Will Overly Polite Self-Driving Cars Brake for Jerks?

Game theorist shows how pedestrians will exploit self-driving cars' built-in yen to yield

2 min read

pedestrian stepping into street at crosswalk while other pedestrians stand on curb
Photo: iStockphoto

Pedestrians will quickly learn how to game tomorrow’s robocar-dominated traffic system, often bringing it to a halt, according to a model based—of course—on game theory.

“From the point of view of a passenger in an automated car, it would be like driving down a street filled with unaccompanied five-year-old children,”writes Adam Millard-Ball today in theJournal of Planning Education and Research.

Millard-Ball, who teaches environmental studies at the University of California at Santa Cruz, modeled what he calls crosswalk chicken, in which a brazen pedestrian crosses in front of oncoming cars, daring them to run him over. Of course, in today’s world, such effrontery is dangerous because drivers may be inattentive, particularly when operating under the expectation that pedestrians will not act like total jerks.

But in the right context, say that of a college town—where students can be at once inattentive, inebriated, and jerks—drivers “adjust to the unpredictability of pedestrians and modify their speed and behavior accordingly,” Millard-Ball observes.

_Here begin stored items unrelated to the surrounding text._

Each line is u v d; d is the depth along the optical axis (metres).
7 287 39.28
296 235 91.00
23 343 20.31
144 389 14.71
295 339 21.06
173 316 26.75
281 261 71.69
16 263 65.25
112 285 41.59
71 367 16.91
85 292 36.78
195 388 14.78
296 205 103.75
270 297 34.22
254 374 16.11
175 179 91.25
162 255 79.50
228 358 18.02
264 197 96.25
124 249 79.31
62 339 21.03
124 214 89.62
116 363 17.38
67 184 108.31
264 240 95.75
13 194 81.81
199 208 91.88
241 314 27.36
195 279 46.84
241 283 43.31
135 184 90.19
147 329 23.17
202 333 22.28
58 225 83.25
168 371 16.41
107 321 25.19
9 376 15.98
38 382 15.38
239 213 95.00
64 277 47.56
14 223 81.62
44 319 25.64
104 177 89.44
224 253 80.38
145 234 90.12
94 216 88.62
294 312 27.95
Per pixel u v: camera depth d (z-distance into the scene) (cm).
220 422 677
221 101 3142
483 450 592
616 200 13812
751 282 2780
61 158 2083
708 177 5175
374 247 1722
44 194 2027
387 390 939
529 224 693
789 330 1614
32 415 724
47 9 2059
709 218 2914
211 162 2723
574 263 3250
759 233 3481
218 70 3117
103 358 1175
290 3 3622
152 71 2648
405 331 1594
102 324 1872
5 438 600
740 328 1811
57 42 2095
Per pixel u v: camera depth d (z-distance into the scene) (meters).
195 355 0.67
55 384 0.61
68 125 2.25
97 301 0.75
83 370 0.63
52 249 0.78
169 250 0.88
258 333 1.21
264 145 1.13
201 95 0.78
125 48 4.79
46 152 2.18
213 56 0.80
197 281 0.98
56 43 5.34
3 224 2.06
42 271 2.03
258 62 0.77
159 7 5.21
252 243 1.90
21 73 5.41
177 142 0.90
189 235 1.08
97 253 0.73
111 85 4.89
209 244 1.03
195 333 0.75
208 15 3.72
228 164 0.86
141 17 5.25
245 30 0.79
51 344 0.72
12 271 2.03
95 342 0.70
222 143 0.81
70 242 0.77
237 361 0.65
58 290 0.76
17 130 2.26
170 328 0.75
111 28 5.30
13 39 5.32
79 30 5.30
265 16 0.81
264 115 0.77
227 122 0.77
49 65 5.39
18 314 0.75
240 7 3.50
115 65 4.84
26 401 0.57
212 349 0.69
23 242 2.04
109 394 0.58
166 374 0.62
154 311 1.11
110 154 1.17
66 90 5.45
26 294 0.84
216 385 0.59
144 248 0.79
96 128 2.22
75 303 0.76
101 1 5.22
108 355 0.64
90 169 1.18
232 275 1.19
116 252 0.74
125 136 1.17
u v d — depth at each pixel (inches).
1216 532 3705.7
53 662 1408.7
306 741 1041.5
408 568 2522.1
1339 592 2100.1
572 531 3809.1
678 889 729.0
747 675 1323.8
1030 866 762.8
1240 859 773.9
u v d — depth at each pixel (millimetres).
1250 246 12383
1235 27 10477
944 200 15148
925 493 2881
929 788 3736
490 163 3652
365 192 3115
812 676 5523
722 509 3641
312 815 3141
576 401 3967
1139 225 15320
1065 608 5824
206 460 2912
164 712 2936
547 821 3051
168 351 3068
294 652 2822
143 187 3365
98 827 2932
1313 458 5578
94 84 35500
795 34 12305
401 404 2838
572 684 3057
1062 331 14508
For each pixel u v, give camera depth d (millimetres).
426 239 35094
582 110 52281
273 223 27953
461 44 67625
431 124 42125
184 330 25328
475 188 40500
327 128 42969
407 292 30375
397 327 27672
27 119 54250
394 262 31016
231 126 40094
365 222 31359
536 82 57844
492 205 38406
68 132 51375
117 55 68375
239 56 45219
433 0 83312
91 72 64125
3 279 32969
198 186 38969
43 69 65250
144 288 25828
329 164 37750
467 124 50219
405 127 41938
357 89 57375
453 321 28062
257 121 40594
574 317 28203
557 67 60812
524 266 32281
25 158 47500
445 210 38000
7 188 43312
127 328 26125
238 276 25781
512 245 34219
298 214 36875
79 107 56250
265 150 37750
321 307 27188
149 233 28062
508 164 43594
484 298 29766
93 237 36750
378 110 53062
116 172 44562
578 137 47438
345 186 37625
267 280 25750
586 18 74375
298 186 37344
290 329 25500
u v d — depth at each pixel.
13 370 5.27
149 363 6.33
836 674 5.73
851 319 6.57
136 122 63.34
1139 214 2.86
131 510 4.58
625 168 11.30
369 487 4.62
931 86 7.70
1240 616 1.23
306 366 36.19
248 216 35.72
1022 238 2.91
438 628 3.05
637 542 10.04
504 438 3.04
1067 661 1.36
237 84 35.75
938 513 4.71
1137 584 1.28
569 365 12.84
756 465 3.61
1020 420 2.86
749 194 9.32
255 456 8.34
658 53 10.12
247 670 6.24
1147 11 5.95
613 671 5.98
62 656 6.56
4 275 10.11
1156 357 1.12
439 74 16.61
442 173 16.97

The game of chicken was originally conceived as a race between two cars hurtling toward each other along a single lane: the first driver to swerve loses. In the Cold War era, game theorists aimed to apply its lessons to the problem of nuclear deterrence. Key to it all was convincing an enemy country that your country would retaliate to certain heinous provocations even though this would bring about nuclear Armageddon.

One way to bolster any such threat of murder-suicide is by taking away one’s ability to avoid carrying it out under the specified conditions. In nuclear deterrence, this involves the so-called Doomsday device (which only works if you announce its existence). In the car game, it involves ripping out the steering wheel to demonstrate that you couldn’t swerve even if you wanted to.

“Autonomous vehicles are incapable of such behavior, and cannot credibly pretend to be sociopathic,” writes Millard-Ball. “Pedestrians and other human road users, in contrast, gain incentives to behave erratically, even where they do not have the legal right of way. The more it seems that a bicyclist will run a stop sign, a pedestrian step into the road, or a human driver ignore a red light, the more cautiously an autonomous vehicle will behave. Pedestrians gain an incentive to pretend to be drunk, or to ostentatiously behave as if they had no conception that cars could be dangerous.”

Self-driving cars, which have politeness and caution built in from the start, will always fall for such a ruse. And, once robocars make up most of the vehicles on the road, stopping the general flow of traffic will literally be child’s play.

Tomorrow’s parents may feel confident enough to let their kids off their leashes near busy roads. Dogs too. Even wild animals will learn to game the system, as wild coyotes now do in downtown Chicago, where they time traffic and take account of traffic laws. Robocars will be pushovers for any passing cat, squirrel, or pigeon.

It’s a far cry from the vision self-driving car enthusiasts promote, one featuring low vehicle density, smooth traffic, easy commuting, and no sudden stops. “Instead, pedestrian travel becomes quicker, safer, and more attractive,” Millard-Ball argues. “Human-driven vehicles may be faster than their autonomous counterparts.”